Every radio jock has regulars who call his show, or his station. Some of them make requests, but many don’t want a specific song, they just want to talk to the friendly voice on the air. They can be annoying—they don’t always understand that we’re working—but they’re usually harmless. Thirty-two years ago this spring, a musical valentine from one of these callers was rising up the American charts.
“Pilot of the Airwaves” was one of the most unusual records I—and lots of other people in the spring of 1980—had ever heard. In those pre-Internet days, nobody knew who the hell Charlie Dore was. When the record first hit, there was confusion over whether Dore was a girl or a guy. The record raced up the charts and fell right back down again, and if I’m recalling correctly, it was rarely heard very much after that: no long stay in the category radio stations call “recurrents,” and no honored place in the “gold” category.

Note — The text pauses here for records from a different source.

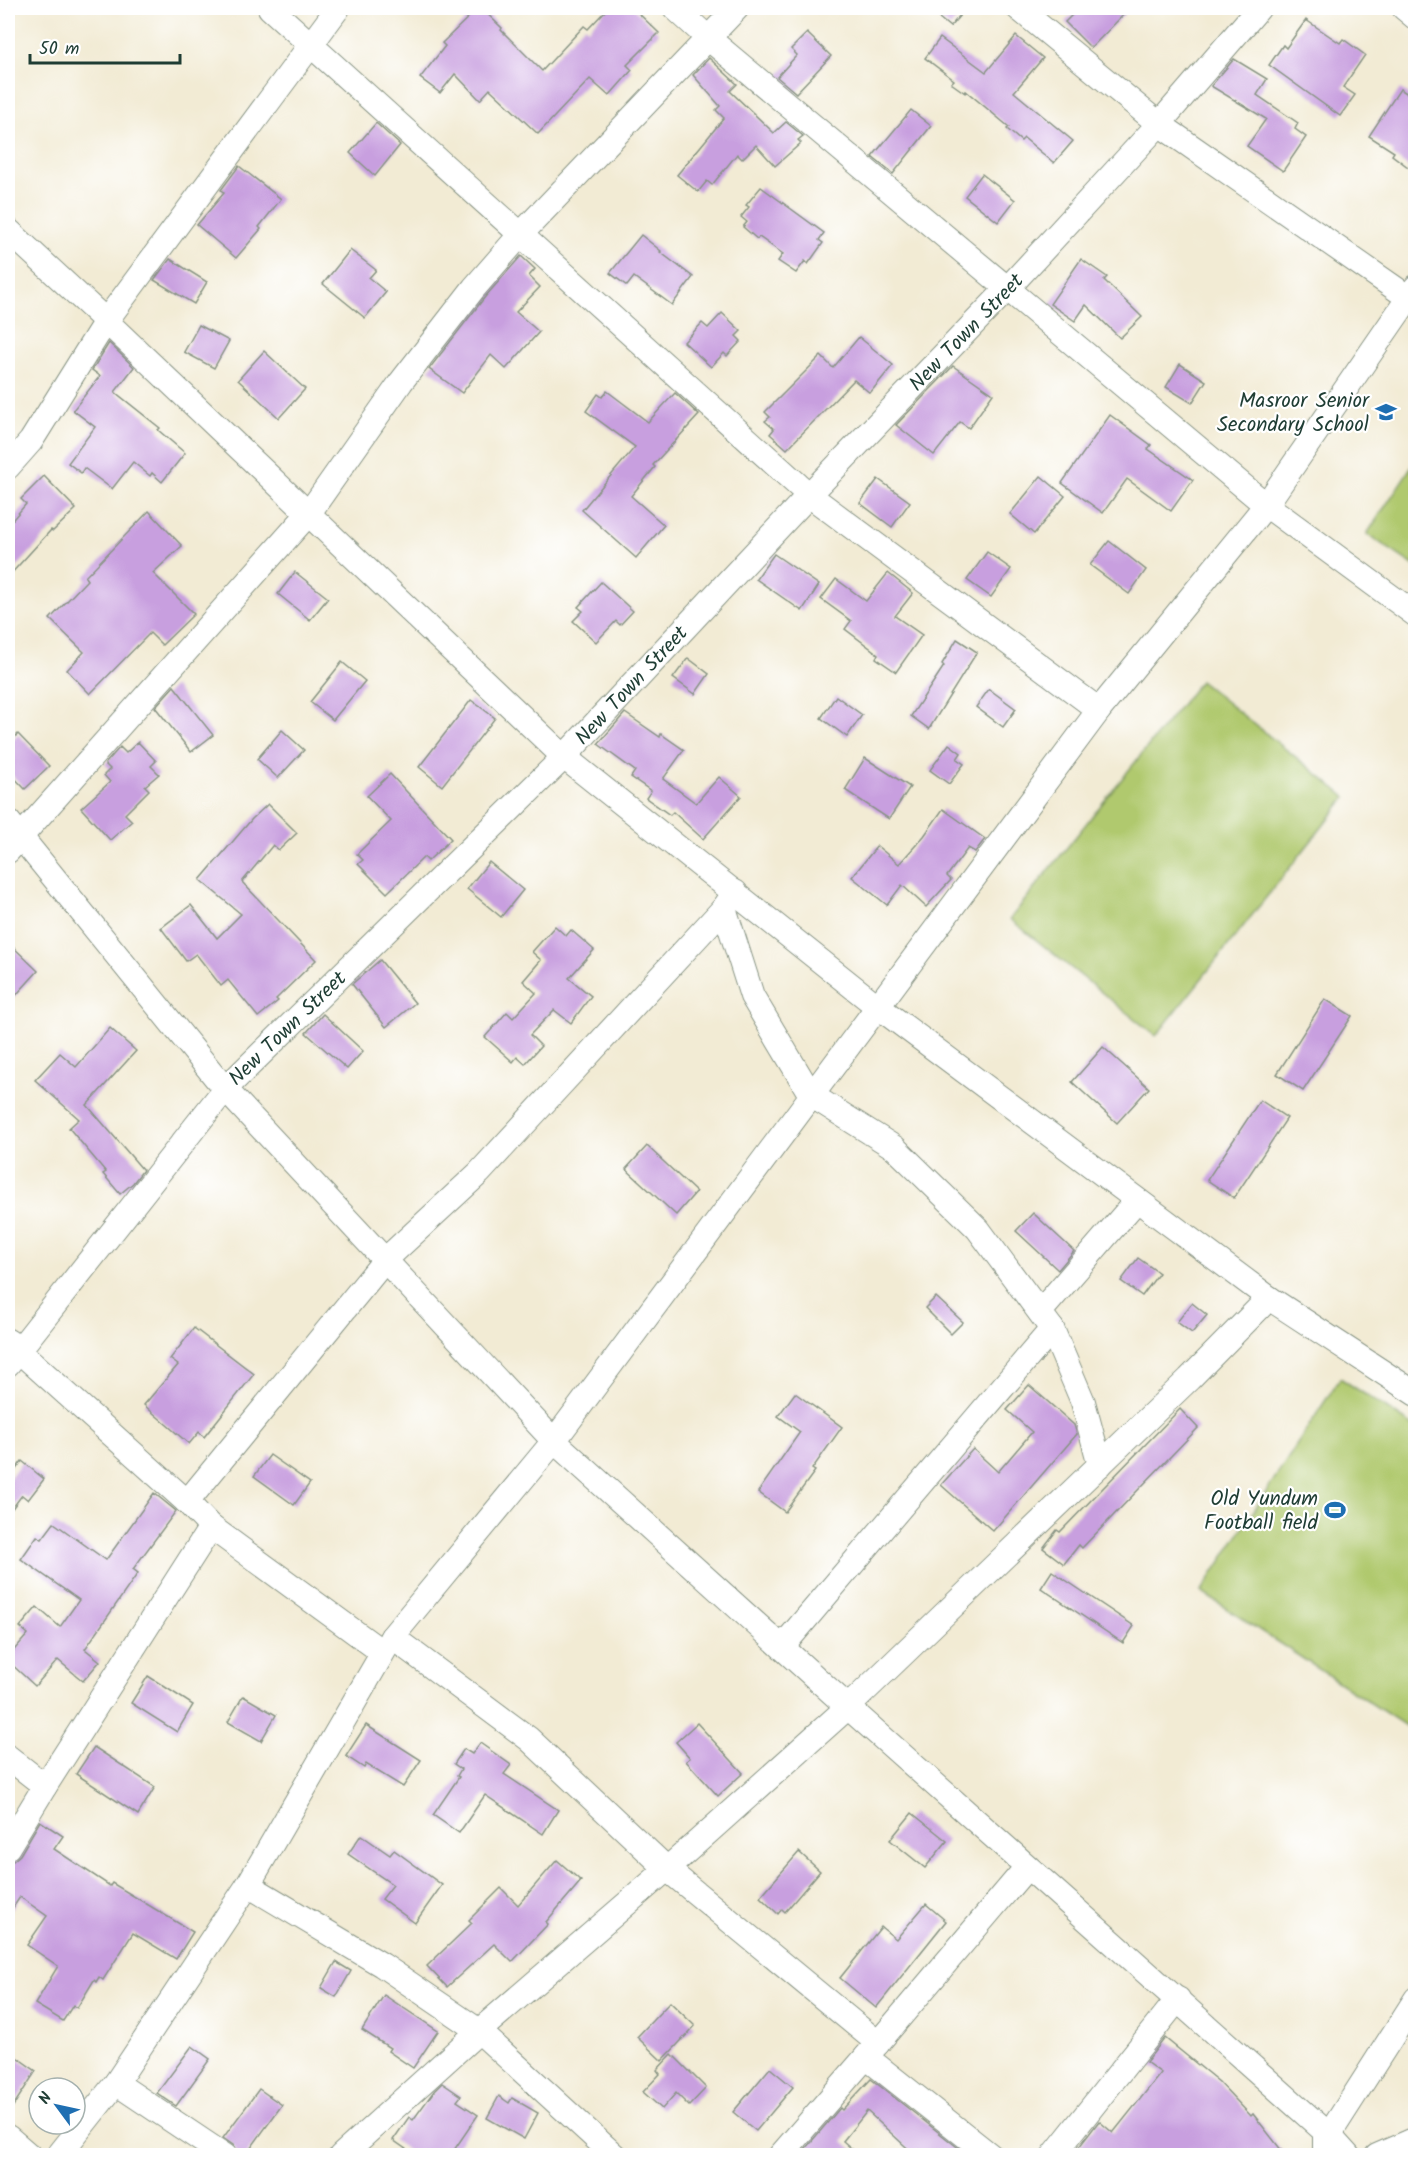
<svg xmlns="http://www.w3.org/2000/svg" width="1423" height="2163" font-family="Kalam,sans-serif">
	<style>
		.green { fill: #b0c96e; stroke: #688351; stroke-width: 1.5 }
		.building { fill: #c89fdf }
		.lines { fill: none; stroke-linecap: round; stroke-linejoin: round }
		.minor-casing { stroke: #889484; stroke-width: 26 }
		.major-casing { stroke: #889484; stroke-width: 34 }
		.minor { stroke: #fff; stroke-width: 24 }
		.major { stroke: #fff; stroke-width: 32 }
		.labels { text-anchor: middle; stroke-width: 4.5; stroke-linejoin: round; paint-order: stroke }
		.street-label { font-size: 21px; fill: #1f3d34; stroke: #fff }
		.poi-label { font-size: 21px; fill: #1f3d34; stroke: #fff; text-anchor: end }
	</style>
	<rect width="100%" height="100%" fill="#fff"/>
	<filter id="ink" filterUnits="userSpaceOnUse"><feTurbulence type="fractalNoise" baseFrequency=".0167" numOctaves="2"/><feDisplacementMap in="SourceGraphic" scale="12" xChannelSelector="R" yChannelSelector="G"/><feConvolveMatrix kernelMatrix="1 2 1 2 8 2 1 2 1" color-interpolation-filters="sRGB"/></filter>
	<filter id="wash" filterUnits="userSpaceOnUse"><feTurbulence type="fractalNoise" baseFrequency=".008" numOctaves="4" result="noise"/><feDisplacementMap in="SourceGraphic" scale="24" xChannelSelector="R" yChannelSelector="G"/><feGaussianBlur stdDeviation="1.35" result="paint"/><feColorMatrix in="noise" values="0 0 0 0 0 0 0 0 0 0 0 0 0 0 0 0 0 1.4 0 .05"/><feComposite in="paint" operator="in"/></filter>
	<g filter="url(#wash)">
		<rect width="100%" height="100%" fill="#f2ebd4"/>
		<g class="green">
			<path d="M1415,461V566L1367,534Z"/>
			<path d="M1200,681L1346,797L1156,1036L1010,919Z"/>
			<path d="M1340,1378L1415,1427V1732L1201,1592Z"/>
		</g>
		<g id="blocks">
			<g class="building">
				<path d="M478,8H481L502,28L501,30L542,71L584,26L588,29L608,8H633L659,33L627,65L632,70L609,96L590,79L538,134L490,89L480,100L455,74L440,93L420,78L445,46L442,43Z"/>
				<path d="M927,8H966L950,27Z"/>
				<path d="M1079,8H1130L1091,48L1065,22Z"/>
				<path d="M1306,20L1340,43L1343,39L1365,55L1343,87L1355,95L1340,116L1269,65L1283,45L1286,48Z"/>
				<path d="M807,33L831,56L796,93L777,77L797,55L791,49Z"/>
				<path d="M1016,36L1043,58L1014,92L1073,141L1054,163L1024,138L1021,141L1007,129L1009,127L966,91L965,93L951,83L954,80L925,58L940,38L986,72Z"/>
				<path d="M709,58L737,84L730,91L774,133L786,122L803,136L798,140L801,143L775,166L756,145L742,159L737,154L712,185L707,181L698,192L677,175L724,118L716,110L720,106L693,75Z"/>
				<path d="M1234,59L1267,79L1257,95L1298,123L1295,129L1306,137L1283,171L1247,146L1266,119L1211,86Z"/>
				<path d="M1400,89L1416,99V173L1392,155L1394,152L1369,136Z"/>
				<path d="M911,110L931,126L893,174L872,157Z"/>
				<path d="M376,123L400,145L375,176L350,153Z"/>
				<path d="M239,166L281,199L259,227L261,229L236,258L197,225L224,193L221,190Z"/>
				<path d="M982,174L1015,200L998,222L965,196Z"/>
				<path d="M761,187L824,233L819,240L823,243L808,264L805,261L796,273L778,261L783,254L759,237L757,239L743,227L747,222L741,217L749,207L746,205Z"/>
				<path d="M641,235L661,251L660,252L693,277L672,305L634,277L627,286L610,273Z"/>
				<path d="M350,250L376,270L369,278L386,292L365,318L323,284Z"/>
				<path d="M521,256L535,269L529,276L540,287L516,312L539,332L506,369L491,355L462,393L429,369L485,297Z"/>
				<path d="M170,259L207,282L194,304L154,280Z"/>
				<path d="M1081,259L1107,277L1104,280L1142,317L1120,338L1086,305L1075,321L1050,304Z"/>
				<path d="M722,313L741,331L736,336L741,341L727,356L724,353L711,367L684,342L702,323L708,328Z"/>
				<path d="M199,325L229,341L214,368L184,352Z"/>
				<path d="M859,337L893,365L870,393L854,380L787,449L770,434L774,429L765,421L770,417L765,412L821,356L833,368Z"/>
				<path d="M109,343L134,367L115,392L160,428L158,430L185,453L162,482L152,473L150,476L133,462L112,489L84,468L81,473L68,463L95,427L73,410L100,376L92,370Z"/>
				<path d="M264,351L305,389L279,418L238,380Z"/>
				<path d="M1180,364L1206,381L1192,403L1166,387Z"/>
				<path d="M953,366L993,394L969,428L960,422L934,455L896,425Z"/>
				<path d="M607,391L648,422L675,393L699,415L653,465L655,467L631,496L664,525L636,558L582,510L635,447L586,411L598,394L602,397Z"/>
				<path d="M1110,415L1151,445L1148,449L1193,480L1171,511L1127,479L1103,513L1062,483Z"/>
				<path d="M44,476L76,509L53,531L51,530L8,577V525L26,504L21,499Z"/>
				<path d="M1041,476L1065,496L1034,534L1010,514Z"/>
				<path d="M878,479L910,502L892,527L860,503Z"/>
				<path d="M149,511L182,546L153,573L194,614L162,645L150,633L90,694L67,670L84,652L50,619L87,580L85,577Z"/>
				<path d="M1109,541L1146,570L1129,594L1090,565Z"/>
				<path d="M987,552L1011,569L991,597L967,580Z"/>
				<path d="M774,554L819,585L802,611L756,579Z"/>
				<path d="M295,572L328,598L310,620L278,594Z"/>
				<path d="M888,573L913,593L895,616L922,635L896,672L876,658L878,654L845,629L851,621L821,599L836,579L866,601Z"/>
				<path d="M601,582L633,611L620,625L616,621L596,642L573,621L583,611L578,607Z"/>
				<path d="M957,639L977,652L929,729L911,716L944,666L942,664Z"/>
				<path d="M688,658L709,674L695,694L673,678Z"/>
				<path d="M342,662L365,681L333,720L310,702Z"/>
				<path d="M174,686L213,735L191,752L155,707Z"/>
				<path d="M989,689L1016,709L1003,727L976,707Z"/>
				<path d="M836,696L862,715L847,737L821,718Z"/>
				<path d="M471,700L495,718L442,786L419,767Z"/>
				<path d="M625,713L660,737L661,734L684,750L663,779L696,803L719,777L741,796L703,839L673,812L670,815L646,798L651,791L631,777L635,771L598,744Z"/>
				<path d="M282,730L304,750L278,778L257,759Z"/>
				<path d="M18,734L49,766L25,789L8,771V744Z"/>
				<path d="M138,742L156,761L151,766L159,774L145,786L149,790L125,814L132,821L110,840L81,808L110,782L104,775L110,769L105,764L120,747L126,753Z"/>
				<path d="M949,744L961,753L957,759L964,764L949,784L930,770Z"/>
				<path d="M865,758L910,787L889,819L845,790Z"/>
				<path d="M390,774L451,839L428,861L424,857L387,893L358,864L363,860L357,854L391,821L367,796Z"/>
				<path d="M268,804L297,833L279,850L273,845L242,882L316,960L276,999L278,1001L258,1017L228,980L221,986L196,954L186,961L161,928L191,905L217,938L241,914L200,880L252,819Z"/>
				<path d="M943,809L985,839L975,852L968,848L947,876L951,880L926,907L902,885L887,905L852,877L877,846L899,864L924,836Z"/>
				<path d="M489,862L523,890L501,917L467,889Z"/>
				<path d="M555,926L566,936L571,930L594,950L569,978L591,996L571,1023L554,1010L530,1035L541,1046L525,1064L517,1057L513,1062L485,1037L507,1012L513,1018L536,993L523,981L541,960L532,952Z"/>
				<path d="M8,942L38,971L8,1004Z"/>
				<path d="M380,960L415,1003L386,1027L352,984Z"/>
				<path d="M1325,999L1352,1016L1303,1091L1277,1074Z"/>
				<path d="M323,1014L363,1051L347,1069L306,1033Z"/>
				<path d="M110,1028L136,1051L87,1105L143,1170L133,1183L120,1194L103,1174L106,1172L69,1128L79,1119L35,1080L60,1053L76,1067Z"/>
				<path d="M1103,1047L1149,1088L1117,1123L1072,1082Z"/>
				<path d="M1260,1100L1287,1118L1234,1198L1207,1180Z"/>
				<path d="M647,1146L696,1192L676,1215L626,1169Z"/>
				<path d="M1033,1213L1074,1251L1058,1270L1016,1231Z"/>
				<path d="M1138,1258L1159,1273L1142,1296L1121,1281Z"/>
				<path d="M936,1297L963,1322L951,1334L925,1308Z"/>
				<path d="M1192,1303L1207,1315L1192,1333L1177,1322Z"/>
				<path d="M194,1328L254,1374L204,1437L199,1432L189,1444L144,1405L178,1365L170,1359Z"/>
				<path d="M1029,1385L1074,1425L1077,1434L993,1531L941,1485L973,1449L998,1472L1032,1432L1007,1410Z"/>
				<path d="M795,1393L842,1427L812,1469L815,1471L785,1512L758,1492L800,1432L778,1416Z"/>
				<path d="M1180,1409L1198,1428L1082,1548L1079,1545L1064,1564L1043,1548L1057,1530L1060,1532Z"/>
				<path d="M270,1455L310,1483L294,1505L254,1476Z"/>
				<path d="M22,1461L44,1479L28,1500L22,1495L8,1514V1480Z"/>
				<path d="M154,1493L176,1511L133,1569L138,1573L85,1649L100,1661L83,1681L58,1660L35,1686L8,1661V1657L28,1634L20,1627L37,1607L60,1627L79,1600L21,1559L37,1536L42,1539L54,1523L106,1560Z"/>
				<path d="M1052,1571L1134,1626L1123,1643L1041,1588Z"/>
				<path d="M148,1676L193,1705L177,1732L131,1703Z"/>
				<path d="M243,1696L276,1715L261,1741L228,1722Z"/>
				<path d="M697,1723L743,1773L718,1796L686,1761L690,1758L676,1742Z"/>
				<path d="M366,1725L421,1760L403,1787L366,1764L364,1768L346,1756Z"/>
				<path d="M480,1743L511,1765L504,1774L558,1810L543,1834L485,1795L459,1833L433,1815L459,1777L457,1776L461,1769L454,1764L464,1749L472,1754Z"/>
				<path d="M94,1747L155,1787L138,1815L76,1774Z"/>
				<path d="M912,1813L947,1841L925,1868L890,1840Z"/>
				<path d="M40,1821L63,1836L54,1849L110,1886L112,1883L193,1932L176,1959L133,1933L103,1980L99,1977L96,1982L94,1980L77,2008L73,2005L63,2021L35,2004L58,1966L27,1945L47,1916L20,1897L8,1915V1861H13L20,1855Z"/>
				<path d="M361,1835L390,1855L394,1850L442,1885L415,1923L382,1899L393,1885L348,1854Z"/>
				<path d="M799,1852L820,1871L785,1912L782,1909L778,1914L760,1897Z"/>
				<path d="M557,1860L581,1881L546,1922L548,1924L512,1962L494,1944L447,1987L427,1966L472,1923L469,1920L501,1888L518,1905Z"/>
				<path d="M926,1904L946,1921L876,2008L840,1978L881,1927L896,1939Z"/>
				<path d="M336,1962L351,1971L336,1997L321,1988Z"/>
				<path d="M384,1995L438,2031L413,2068L388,2051L390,2048L362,2030Z"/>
				<path d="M670,2002L695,2026L662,2061L637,2037Z"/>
				<path d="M1165,2038L1219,2082L1251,2116L1253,2114L1286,2156H1072L1099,2121L1113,2133L1161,2073L1146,2062Z"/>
				<path d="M192,2046L210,2059L176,2106L157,2093Z"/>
				<path d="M8,2051L36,2071L8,2114Z"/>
				<path d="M672,2054L706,2088L689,2106L676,2093L662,2109L643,2092L660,2074L657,2070Z"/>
				<path d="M770,2068L793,2087L756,2131L733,2112Z"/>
				<path d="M871,2079L961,2150L967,2156H916L867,2111L843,2141L860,2156H799L840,2108L842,2110Z"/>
				<path d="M442,2083L461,2096L457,2101L478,2115L450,2156H416L393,2140L409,2117L413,2120L434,2091Z"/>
				<path d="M259,2089L282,2105L245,2156H239L233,2145L223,2138Z"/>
				<path d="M499,2096L509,2103L512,2098L538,2113L524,2139L487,2118Z"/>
			</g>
		</g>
	</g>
	<g filter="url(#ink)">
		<use href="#blocks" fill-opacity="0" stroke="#889484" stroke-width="1.5"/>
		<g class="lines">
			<defs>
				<g id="minor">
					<path d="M270,8L809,495L1099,710"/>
					<path d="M675,8L708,38L1266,505L1416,615"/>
					<path d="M1018,8L1159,124L1409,298"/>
					<path d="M1404,8L1416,18"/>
					<path d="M8,230L106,321L564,757L877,1006L1269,1298"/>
					<path d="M8,467L31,441L106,321L338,8"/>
					<path d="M8,821L225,1089L554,1441L848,1707L1329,2135L1348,2156"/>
					<path d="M8,851L309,513L401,382L474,288L521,234L737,8"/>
					<path d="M724,908L752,996L811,1095L895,1148L978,1229L1052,1329L1083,1402L1100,1465"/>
					<path d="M1040,1312L1137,1200"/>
					<path d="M8,1341L187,1502L211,1527L382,1652"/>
					<path d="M8,1364L225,1089L564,757L809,495L1008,288L1159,124L1259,8"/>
					<path d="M187,1502L385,1260L479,1173L724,908L735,892"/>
					<path d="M392,1637L529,1739L667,1869L878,2043"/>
					<path d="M782,1647L1052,1329"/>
					<path d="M8,1757L45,1786"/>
					<path d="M8,1847L45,1786L211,1527"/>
					<path d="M248,1885L382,1965L479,2031L615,2156"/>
					<path d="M866,2057L991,2156"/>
					<path d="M116,2083L225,2156"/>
					<path d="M1329,2135L1416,1999"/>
					<path d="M8,2137L30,2156"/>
					<path d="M58,2156L116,2083L248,1885L392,1637L554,1441L1099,710L1266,505L1416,287"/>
					<path d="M341,2156L479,2031L667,1869L848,1707L1189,1379L1269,1298L1416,1394"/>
					<path d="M780,2156L878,2043L1027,1867"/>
					<path d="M1053,2156L1178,1999"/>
					<path d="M1377,2156L1416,2139"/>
				</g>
				<path id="major" d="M1329,2156V2135"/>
			</defs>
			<use href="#minor" class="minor-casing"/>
			<use href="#major" class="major-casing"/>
			<use href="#minor" class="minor"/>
			<use href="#major" class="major"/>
		</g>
	</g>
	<defs>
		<symbol id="school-bare" viewBox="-9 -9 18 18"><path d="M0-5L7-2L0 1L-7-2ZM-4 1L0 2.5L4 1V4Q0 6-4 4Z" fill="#1f6fb2" stroke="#fff" stroke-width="2.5" paint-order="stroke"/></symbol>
		<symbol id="stadium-bare" viewBox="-9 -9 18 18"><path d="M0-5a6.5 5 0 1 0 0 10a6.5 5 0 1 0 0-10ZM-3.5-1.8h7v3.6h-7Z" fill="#1f6fb2" stroke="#fff" stroke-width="2.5" paint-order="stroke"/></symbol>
	</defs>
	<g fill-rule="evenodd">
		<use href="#school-bare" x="1371" y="397" width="30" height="30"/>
		<use href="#stadium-bare" x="1320" y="1495" width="30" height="30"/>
	</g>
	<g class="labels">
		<g class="street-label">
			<text transform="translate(966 332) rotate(-46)" y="7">New Town Street</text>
			<text transform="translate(631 685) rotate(-47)" y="7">New Town Street</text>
			<text transform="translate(287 1028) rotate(-44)" y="7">New Town Street</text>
		</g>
		<g class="poi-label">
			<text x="1369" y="407">Masroor Senior<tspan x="1369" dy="24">Secondary School</tspan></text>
			<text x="1318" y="1505">Old Yundum<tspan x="1318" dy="24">Football field</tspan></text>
		</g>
	</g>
	<rect width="1423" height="2163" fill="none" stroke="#fff" stroke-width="30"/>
	<g transform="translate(57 2106) rotate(303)"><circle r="28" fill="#ffffff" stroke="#a5b1ae" stroke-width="1.5"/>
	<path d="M0-4.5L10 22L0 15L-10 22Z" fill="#1f6fb2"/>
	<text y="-9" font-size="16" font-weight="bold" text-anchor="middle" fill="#1f3d34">N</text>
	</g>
	<path d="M30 54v9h150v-9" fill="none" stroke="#1f3d34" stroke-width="3"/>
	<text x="39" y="54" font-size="18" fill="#1f3d34" stroke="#ffffff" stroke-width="4.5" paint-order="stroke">50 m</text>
</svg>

Dore, who was raised in Elton John’s hometown of Pinner, Middlesex, England, wanted to be an actress. She went to drama school and eventually landed roles onstage and on TV. A musician friend asked her to take over a regular gig of his; she decided to form a band as a result. They played mostly bluegrass, country, and Western swing, and went through several names, including Prairie Oyster and Charlie Dore’s Back Pocket. Several lineups, too: one member, Pick Withers, played with Dore and in the still-unknown Dire Straits at the same time.
In 1978, Island Records impresario Chris Blackwell signed her and sent her to Nashville, thinking she could be the UK’s answer to Emmylou Harris. Her first album, Where to Now, was recorded with some of Nashville’s top studio players—but Blackwell was dissatisfied with it. “Too country,” he said. (What did he expect?) So some tracks were remixed and others re-recorded, including “Pilot of the Airwaves,” which would reach #13 on the Hot 100 and #66 in the UK. Dore’s second album was also rejected and recut (with most of the members of Toto backing her), but failed to produce a hit anywhere. Dore revived her acting career after that, although she continued to write songs. (Sheena Easton’s “Strut” is one she co-wrote with one of her first bandmates.) She’s made new albums steadily since the 1990s, most recently in 2011.
But “Pilot of the Airwaves,” damn. The version above is the from the album, and it ends with a long instrumental fadeout. When the song was released as a single, the decision was made to repeat the arresting acappella opening at the end, which turns the thing into radio perfection. Its failure to endure has much to do with the time in which it appeared—there was an odd little pocket in 1980 and 1981 where so much radio pop was out of time, with neither a 70s vibe nor what we would come to know as an 80s feel, and the songs sound odd when we hear them now. Nevertheless, nobody who ever heard “Pilot of the Airwaves” has ever been able to forget it.
As a pilot of the airwaves myself, I’m naturally disposed to love this record, particularly because it says nice things about the brotherhood. Each of us has taken many phone calls from people who are listening to our show on the radio. In a future installment, we’ll talk about those people.
A post from 2008 about “Pilot of the Airwaves” is one of the most popular posts in the history of this blog. Welcome back, Googlers.